• WORK INSTRUCTION
Your reply must contain exactly the lines running from the one with "Add subform to" to the last line of the entries below, both included, and no other lines.

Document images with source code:
+ + +

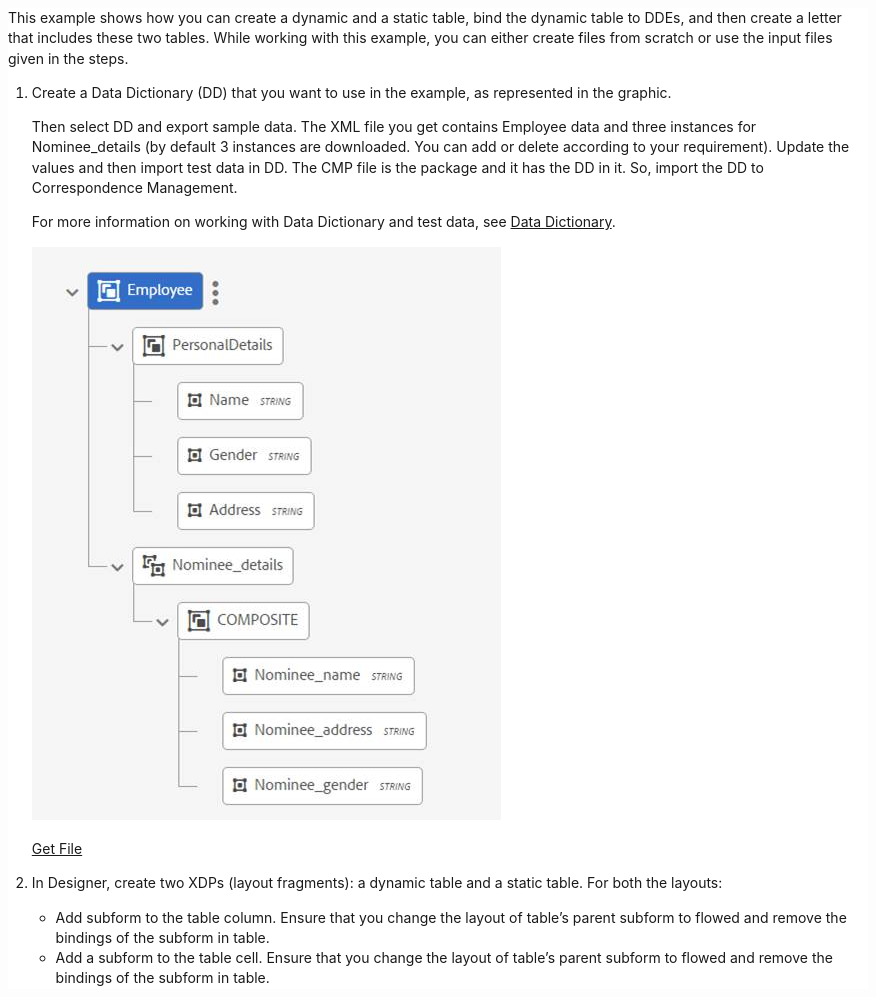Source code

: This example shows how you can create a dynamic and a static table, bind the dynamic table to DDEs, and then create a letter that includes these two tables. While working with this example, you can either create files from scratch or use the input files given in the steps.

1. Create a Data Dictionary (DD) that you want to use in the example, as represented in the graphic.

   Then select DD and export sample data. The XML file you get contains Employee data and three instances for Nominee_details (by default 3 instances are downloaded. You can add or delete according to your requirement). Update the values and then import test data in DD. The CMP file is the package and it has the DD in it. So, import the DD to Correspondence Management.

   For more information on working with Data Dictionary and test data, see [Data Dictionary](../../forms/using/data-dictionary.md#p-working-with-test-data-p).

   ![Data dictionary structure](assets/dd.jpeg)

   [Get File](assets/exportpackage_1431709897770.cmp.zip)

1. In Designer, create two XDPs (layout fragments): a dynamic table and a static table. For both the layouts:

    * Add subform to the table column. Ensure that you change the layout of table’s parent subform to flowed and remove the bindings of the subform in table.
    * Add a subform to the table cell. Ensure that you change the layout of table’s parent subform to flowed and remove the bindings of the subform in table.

+ + +

• REPLY
    * Add subform to the table column. Ensure that you change the layout of table’s parent subform to flowed and remove the bindings of the subform in table.
    * Add a subform to the table cell. Ensure that you change the layout of table’s parent subform to flowed and remove the bindings of the subform in table.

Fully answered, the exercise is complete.